* _Problem statement_
In full and without alteration, output each record given here.

**** Source data ****

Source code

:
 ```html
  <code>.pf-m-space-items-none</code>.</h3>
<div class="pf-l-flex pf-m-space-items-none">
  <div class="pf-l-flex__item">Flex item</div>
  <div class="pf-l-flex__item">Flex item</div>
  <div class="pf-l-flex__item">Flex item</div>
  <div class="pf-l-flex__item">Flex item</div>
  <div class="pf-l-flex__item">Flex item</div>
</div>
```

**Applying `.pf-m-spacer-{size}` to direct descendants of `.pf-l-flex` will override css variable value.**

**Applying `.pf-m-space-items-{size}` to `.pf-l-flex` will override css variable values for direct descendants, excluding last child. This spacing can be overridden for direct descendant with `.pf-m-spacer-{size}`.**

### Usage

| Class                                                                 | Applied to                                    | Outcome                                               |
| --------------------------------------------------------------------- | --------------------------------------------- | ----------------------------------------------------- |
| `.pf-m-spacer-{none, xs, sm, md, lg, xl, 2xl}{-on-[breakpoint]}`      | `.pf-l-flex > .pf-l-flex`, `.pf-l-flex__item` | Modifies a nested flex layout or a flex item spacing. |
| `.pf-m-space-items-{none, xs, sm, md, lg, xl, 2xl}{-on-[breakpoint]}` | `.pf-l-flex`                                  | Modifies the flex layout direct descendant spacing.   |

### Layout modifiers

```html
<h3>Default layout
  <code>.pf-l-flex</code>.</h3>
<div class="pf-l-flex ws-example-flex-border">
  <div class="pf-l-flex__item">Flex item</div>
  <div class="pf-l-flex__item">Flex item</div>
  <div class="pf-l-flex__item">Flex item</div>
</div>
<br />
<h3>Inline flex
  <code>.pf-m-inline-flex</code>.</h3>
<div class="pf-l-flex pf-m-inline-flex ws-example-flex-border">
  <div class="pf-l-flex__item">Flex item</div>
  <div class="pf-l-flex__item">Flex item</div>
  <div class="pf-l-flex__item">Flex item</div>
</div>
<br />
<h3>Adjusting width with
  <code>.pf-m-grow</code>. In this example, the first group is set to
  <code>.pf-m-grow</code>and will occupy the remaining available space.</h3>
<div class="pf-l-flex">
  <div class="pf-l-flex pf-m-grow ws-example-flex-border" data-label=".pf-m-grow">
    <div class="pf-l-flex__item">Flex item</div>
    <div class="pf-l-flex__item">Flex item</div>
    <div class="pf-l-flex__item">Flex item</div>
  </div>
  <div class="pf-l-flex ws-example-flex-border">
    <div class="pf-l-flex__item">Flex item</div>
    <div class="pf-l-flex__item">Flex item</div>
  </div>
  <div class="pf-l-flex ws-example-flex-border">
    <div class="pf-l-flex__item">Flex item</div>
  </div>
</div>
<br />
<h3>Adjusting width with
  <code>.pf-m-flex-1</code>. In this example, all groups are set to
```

****

* _Output for this task_
Source code

:
 ```html
  <code>.pf-m-space-items-none</code>.</h3>
<div class="pf-l-flex pf-m-space-items-none">
  <div class="pf-l-flex__item">Flex item</div>
  <div class="pf-l-flex__item">Flex item</div>
  <div class="pf-l-flex__item">Flex item</div>
  <div class="pf-l-flex__item">Flex item</div>
  <div class="pf-l-flex__item">Flex item</div>
</div>
```

**Applying `.pf-m-spacer-{size}` to direct descendants of `.pf-l-flex` will override css variable value.**

**Applying `.pf-m-space-items-{size}` to `.pf-l-flex` will override css variable values for direct descendants, excluding last child. This spacing can be overridden for direct descendant with `.pf-m-spacer-{size}`.**

### Usage

| Class                                                                 | Applied to                                    | Outcome                                               |
| --------------------------------------------------------------------- | --------------------------------------------- | ----------------------------------------------------- |
| `.pf-m-spacer-{none, xs, sm, md, lg, xl, 2xl}{-on-[breakpoint]}`      | `.pf-l-flex > .pf-l-flex`, `.pf-l-flex__item` | Modifies a nested flex layout or a flex item spacing. |
| `.pf-m-space-items-{none, xs, sm, md, lg, xl, 2xl}{-on-[breakpoint]}` | `.pf-l-flex`                                  | Modifies the flex layout direct descendant spacing.   |

### Layout modifiers

```html
<h3>Default layout
  <code>.pf-l-flex</code>.</h3>
<div class="pf-l-flex ws-example-flex-border">
  <div class="pf-l-flex__item">Flex item</div>
  <div class="pf-l-flex__item">Flex item</div>
  <div class="pf-l-flex__item">Flex item</div>
</div>
<br />
<h3>Inline flex
  <code>.pf-m-inline-flex</code>.</h3>
<div class="pf-l-flex pf-m-inline-flex ws-example-flex-border">
  <div class="pf-l-flex__item">Flex item</div>
  <div class="pf-l-flex__item">Flex item</div>
  <div class="pf-l-flex__item">Flex item</div>
</div>
<br />
<h3>Adjusting width with
  <code>.pf-m-grow</code>. In this example, the first group is set to
  <code>.pf-m-grow</code>and will occupy the remaining available space.</h3>
<div class="pf-l-flex">
  <div class="pf-l-flex pf-m-grow ws-example-flex-border" data-label=".pf-m-grow">
    <div class="pf-l-flex__item">Flex item</div>
    <div class="pf-l-flex__item">Flex item</div>
    <div class="pf-l-flex__item">Flex item</div>
  </div>
  <div class="pf-l-flex ws-example-flex-border">
    <div class="pf-l-flex__item">Flex item</div>
    <div class="pf-l-flex__item">Flex item</div>
  </div>
  <div class="pf-l-flex ws-example-flex-border">
    <div class="pf-l-flex__item">Flex item</div>
  </div>
</div>
<br />
<h3>Adjusting width with
  <code>.pf-m-flex-1</code>. In this example, all groups are set to
```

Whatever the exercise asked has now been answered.